Homilia: O nosso lugar na Paixão de Jesus!  (Mc 14, 1 – 15.47)

Caríssimos irmãos e irmãs. Com esta liturgia abre-se, em toda a Igreja, a Semana maior, conhecida por Semana Santa. Hoje, celebramos o Domingo de Ramos, em que temos a oportunidade de meditar as narrativas da Paixão do Senhor.

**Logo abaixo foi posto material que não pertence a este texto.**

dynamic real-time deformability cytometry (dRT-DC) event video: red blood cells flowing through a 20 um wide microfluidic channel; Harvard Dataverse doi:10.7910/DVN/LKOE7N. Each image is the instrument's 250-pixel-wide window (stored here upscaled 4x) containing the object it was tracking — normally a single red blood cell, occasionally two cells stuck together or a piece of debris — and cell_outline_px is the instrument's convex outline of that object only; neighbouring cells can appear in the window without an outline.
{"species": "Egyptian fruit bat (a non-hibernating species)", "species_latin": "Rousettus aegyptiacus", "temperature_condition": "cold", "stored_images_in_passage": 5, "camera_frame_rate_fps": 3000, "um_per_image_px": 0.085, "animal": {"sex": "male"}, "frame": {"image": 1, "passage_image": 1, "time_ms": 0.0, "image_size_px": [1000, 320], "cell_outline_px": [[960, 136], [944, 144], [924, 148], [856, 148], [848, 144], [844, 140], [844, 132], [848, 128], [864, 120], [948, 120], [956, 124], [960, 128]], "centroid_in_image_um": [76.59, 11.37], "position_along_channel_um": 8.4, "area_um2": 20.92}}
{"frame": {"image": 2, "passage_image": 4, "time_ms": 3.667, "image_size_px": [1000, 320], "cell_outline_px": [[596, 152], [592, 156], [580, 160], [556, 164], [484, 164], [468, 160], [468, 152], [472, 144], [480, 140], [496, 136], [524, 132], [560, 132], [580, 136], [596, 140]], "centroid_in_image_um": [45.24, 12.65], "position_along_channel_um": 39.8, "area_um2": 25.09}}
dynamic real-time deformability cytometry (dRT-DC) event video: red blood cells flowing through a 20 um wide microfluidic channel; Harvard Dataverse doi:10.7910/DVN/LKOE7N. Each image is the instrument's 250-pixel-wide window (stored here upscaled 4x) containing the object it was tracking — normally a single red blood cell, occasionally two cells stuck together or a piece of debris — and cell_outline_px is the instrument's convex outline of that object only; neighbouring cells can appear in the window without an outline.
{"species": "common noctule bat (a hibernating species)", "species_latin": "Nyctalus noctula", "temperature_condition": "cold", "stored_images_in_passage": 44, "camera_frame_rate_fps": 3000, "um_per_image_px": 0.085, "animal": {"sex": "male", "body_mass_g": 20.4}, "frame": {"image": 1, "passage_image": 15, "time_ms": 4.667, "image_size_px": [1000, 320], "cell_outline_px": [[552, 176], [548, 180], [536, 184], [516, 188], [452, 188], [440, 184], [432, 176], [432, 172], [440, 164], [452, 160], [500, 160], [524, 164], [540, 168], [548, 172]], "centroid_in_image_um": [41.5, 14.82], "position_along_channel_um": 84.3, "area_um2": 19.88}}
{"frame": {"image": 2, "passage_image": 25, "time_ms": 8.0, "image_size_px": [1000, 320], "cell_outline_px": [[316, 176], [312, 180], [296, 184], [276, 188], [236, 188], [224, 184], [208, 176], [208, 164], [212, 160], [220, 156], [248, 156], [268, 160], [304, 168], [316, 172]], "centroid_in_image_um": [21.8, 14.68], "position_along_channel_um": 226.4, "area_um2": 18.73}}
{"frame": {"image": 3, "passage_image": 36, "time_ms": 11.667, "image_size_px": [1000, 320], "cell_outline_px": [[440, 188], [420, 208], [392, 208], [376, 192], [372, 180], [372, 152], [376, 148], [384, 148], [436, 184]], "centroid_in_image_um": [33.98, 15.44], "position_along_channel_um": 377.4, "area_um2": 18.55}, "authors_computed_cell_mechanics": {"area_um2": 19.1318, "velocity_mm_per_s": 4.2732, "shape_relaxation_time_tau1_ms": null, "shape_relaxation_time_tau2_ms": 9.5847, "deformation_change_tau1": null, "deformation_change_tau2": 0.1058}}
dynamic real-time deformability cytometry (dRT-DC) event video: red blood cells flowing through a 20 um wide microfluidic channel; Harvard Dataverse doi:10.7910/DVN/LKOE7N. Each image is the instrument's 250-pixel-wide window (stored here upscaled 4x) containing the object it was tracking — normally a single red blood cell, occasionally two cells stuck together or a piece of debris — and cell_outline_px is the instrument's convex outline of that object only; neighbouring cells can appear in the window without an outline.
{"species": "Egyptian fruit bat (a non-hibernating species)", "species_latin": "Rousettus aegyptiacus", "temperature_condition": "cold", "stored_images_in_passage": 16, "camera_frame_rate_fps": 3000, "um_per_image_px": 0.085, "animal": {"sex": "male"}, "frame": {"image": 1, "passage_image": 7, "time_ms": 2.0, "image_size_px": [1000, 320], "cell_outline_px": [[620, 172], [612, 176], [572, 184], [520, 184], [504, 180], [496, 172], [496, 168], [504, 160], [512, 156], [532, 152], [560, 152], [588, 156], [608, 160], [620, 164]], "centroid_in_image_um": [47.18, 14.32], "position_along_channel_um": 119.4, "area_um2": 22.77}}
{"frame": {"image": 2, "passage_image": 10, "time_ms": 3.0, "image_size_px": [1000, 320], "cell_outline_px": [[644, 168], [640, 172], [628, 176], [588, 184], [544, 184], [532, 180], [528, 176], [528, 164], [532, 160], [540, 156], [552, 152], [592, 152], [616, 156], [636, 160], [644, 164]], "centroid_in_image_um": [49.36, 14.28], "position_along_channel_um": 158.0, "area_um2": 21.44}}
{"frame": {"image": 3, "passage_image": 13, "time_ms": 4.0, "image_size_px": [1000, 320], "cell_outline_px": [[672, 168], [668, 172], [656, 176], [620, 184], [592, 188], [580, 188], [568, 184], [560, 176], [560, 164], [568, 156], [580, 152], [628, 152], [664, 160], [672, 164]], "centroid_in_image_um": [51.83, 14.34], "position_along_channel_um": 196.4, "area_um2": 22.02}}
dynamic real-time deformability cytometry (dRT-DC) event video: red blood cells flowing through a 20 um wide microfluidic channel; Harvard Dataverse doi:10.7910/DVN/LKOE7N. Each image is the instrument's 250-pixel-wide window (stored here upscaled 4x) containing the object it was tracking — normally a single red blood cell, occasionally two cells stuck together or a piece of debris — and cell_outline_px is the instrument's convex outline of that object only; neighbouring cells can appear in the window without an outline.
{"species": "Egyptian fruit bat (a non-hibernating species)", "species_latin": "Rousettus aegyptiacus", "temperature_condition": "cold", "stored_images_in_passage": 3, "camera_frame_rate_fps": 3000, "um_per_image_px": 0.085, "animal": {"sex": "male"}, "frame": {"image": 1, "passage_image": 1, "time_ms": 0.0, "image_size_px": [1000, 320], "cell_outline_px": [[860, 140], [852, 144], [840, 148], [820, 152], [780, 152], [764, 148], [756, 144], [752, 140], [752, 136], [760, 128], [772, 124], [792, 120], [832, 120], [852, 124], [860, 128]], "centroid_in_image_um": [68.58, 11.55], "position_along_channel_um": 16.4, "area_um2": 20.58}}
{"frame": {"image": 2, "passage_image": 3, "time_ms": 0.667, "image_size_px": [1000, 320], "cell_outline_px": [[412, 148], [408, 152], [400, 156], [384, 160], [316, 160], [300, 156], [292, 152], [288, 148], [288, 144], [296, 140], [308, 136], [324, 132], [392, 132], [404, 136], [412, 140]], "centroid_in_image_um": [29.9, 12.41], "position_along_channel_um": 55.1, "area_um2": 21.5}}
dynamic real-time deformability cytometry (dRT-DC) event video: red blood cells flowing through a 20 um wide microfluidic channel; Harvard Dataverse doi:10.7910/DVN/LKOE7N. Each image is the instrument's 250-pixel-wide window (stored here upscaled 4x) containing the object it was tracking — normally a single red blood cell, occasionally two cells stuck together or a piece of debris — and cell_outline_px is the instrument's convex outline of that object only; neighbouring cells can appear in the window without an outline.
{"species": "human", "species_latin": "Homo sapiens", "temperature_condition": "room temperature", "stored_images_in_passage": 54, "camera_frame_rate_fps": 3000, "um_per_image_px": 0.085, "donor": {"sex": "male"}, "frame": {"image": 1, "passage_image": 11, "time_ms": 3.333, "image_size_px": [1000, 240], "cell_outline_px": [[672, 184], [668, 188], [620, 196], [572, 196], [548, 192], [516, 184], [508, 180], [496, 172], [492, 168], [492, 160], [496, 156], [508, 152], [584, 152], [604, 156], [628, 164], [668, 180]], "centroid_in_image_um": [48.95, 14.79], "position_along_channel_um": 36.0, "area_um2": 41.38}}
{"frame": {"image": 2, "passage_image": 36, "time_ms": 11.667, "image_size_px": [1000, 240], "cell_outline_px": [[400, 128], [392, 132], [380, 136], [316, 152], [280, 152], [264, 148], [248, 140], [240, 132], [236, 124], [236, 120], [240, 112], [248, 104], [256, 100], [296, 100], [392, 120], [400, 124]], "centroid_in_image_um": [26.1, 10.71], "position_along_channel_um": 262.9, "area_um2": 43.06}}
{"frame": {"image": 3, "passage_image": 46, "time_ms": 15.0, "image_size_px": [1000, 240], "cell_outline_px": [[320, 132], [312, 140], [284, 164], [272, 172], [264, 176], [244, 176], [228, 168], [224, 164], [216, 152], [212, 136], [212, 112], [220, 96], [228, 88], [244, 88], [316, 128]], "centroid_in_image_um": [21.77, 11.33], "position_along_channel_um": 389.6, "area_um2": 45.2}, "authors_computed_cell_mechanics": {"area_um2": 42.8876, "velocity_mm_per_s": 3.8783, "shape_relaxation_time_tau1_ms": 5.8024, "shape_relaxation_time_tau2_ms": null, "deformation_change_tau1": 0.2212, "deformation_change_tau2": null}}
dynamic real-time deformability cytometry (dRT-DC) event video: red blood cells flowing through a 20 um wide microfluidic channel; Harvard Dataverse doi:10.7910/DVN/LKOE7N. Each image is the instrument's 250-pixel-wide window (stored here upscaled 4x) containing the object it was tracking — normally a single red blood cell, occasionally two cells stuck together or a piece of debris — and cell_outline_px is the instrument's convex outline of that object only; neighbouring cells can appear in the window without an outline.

Vale lembrar que os relatos da Paixão estão na origem e não no fim do Evangelho. Aliás, se olharmos as biografias dos homens ilustres perceberemos que todas começam com a exposição do nascimento, e, depois, acabam com a morte. No entanto, a biografia de Jesus, começou com a narração da morte e, só depois, chegou à do nascimento.

As quatro narrativas presentes nos Evangelhos, de algum modo, se divergem. Como deixar passar despercebida a concordância das cenas, a presença das personagens, a simplicidade despojada, o tom narrativo isento de polêmica, as tensões, os recortes, e, sobretudo, a factualidade histórica?

Em todo caso, a Paixão do Senhor, se meditada com olhos de intelectuais e historiadores, poderá não surtir o devido efeito, porém, se pensada e refletida com os olhos da fé e da verdadeira pobreza evangélica, poderá produzir os frutos que tais fatos quiseram e querem significar.

Teologicamente, a pergunta irresoluta e o problema fundamental ainda ecoam: quem foram os responsáveis pela morte de Jesus, os judeus ou os romanos? Que motivos levaram Jesus à cruz: os de cunho religioso ou político? Mas, antes de teólogos e historiadores, nós somos crentes. E, nesta condição, melhor que procurar pelos culpados é tentar encontrar um lugar para envolvermo-nos na trama.

Uma vez concluída a proclamação da Paixão, fecha-se o livro, e podemos dizer que, no sentido literário, a Paixão acabou; porém, a história continua. Os acusadores do passado morreram, as testemunhas voltaram para a casa, as autoridades lavaram as mãos, mas nós, crentes, continuamos na história, aqui e agora.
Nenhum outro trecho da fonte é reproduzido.